Le 28 juin 2017, la Cour d'appel de Rennes retenait
quant à elle :
"Il n'est pas
contesté que le cahier des charges de France 3- France Télévisions lui impose de produire des
journaux télévisés et des magazines d'information tant pour son antenne
nationale que pour ses antennes régionales.
Il n'est pas davantage
discuté qu'ainsi, et afin d'alimenter quotidiennement les éditions des journaux
télévisés quotidiens, Mme H. avait pour mission de réaliser des reportages
d'actualité selon l'angle rédactionnel défini par la rédaction.
La diffusion
quotidienne d'un journal télévisé constituant nécessairement l'activité normale
et permanente de France
3- France
Télévisions,
force est de constater que la succession de contrats à durée déterminée conclus
avec Mme H. était destinée à pourvoir durablement un emploi lié à l'activité
normale et permanente de l'entreprise, répondant à un besoin structurel de
celle ci.
Le jugement entrepris
sera en conséquence confirmé en ce qu'il a requalifié la relation contractuelle
entre Mme H. et la société France Télévisions en contrat à durée indéterminée à compter du 27 octobre
1997".
Les Sociétés qui exploitent des
radios publiques ne sont pas en reste.
Faute d'argument sans doute, la Cour
d'appel de Paris constatait, dans un du 24 septembre 2014, que la Société RADIO FRANCE ne contestait plus
la demande de requalification des CDD en CDI formulée par le journaliste
embauché sous CDDU.
Outre les sanctions classiques liées à la rupture de
cette relation de travail requalifiée en CDI, la Cour d'appel a condamné la Société RADIO FRANCE à
verser au salarié des dommages-intérêts en raison de la situation de précarité
dans laquelle il a été maintenu pendant de nombreuses années.
Elle a motivé
cette condamnation de la façon suivante :
"En appliquant à M Martin Z le système de contrats à
durée déterminée décrit ci-dessus pendant 26 ans, système également appliqué à
de nombreux autres collaborateurs, Radio France a choisi délibérément et
nécessairement consciemment de s'appuyer sur le régime spécifique
d'assurance-chômage, pour compléter les salaires irrégulièrement versés, mais
aussi de maintenir pendant toutes ces années le salarié dans un système de
précarité d'emploi et de flexibilité constante de son travail ayant
nécessairement un impact sur l'organisation de sa vie, mais aussi sur les droits
auxquels il aurait pu prétendre s'il avait bénéficié d'un CDD (notamment comité
d'entreprise et autres avantages réservés au salarié permanent)." [il s'agit évidemment
a priori d'une faute de frappe de la Cour et il faut lire "CDI" et
non pas "CDD"]
Il serait évidemment faux de penser
que seules les entreprises de l'audiovisuel privé ont recours de façon
irrégulière aux CDD.
C'est d'ailleurs un ancien dirigeant
de TF1 qui, par un arrêt de la Cour
d'appel de Versailles du 13 septembre
2013 a été condamné, au plan pénal, pour recours irrégulier à des contrats à
durée déterminée d'usage.
La juridiction pénale, reprenant le
raisonnement suivie par la chambre sociale de la Cour de cassation, a considéré
que "dans le secteur de
l'audiovisuel, il peut être recouru aux contrats à durée déterminée, sous la condition
qu'il s'agisse d'affecter des salariés à des mission précises et temporaires,
et non à des emplois durables et permanents".

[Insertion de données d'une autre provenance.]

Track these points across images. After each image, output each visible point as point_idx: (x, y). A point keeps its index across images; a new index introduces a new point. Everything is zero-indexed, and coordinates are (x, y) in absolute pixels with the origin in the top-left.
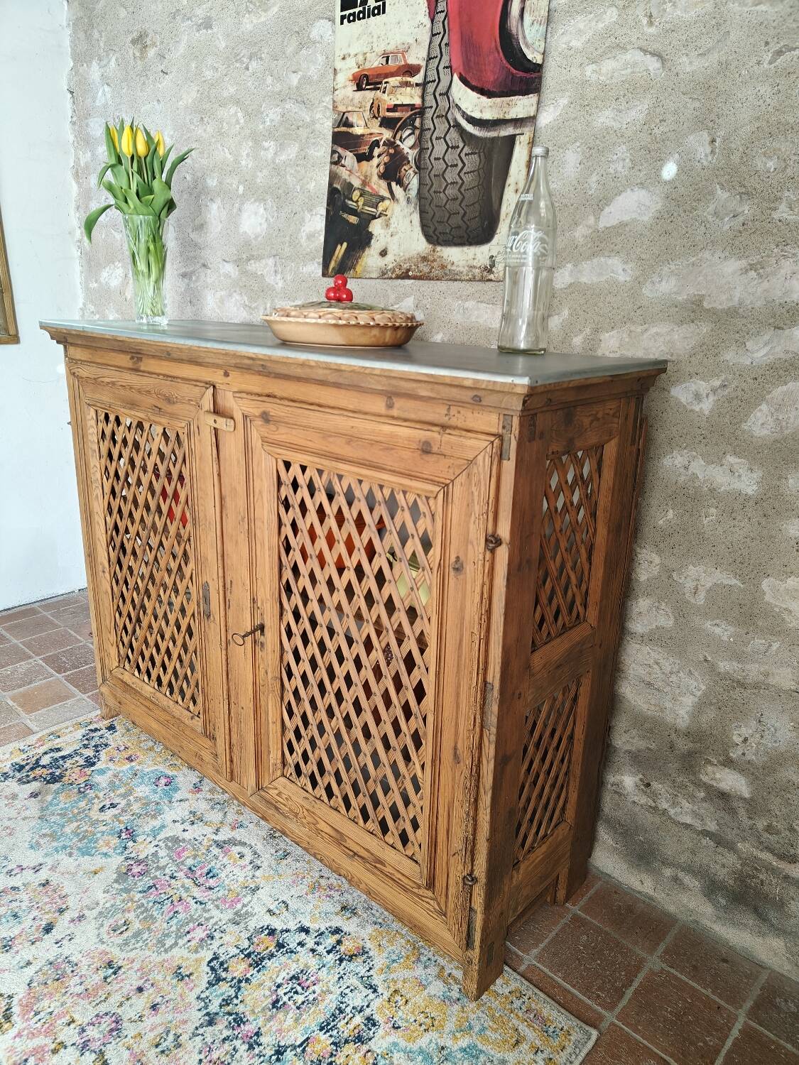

Après avoir constaté que le recours
à des contrats précaires par TF1 "forme
une masse importante à l'échelle d'une année" et encore que "ces emplois, par leur masse et leur
durée, traduisent un besoin permanent", la Cour d'appel a condamné le dirigeant
de cette société à une peine d'amende.
Bref, le recours massif aux contrats à durée
déterminée d'usage est une pratique qui n'est pas sans risque.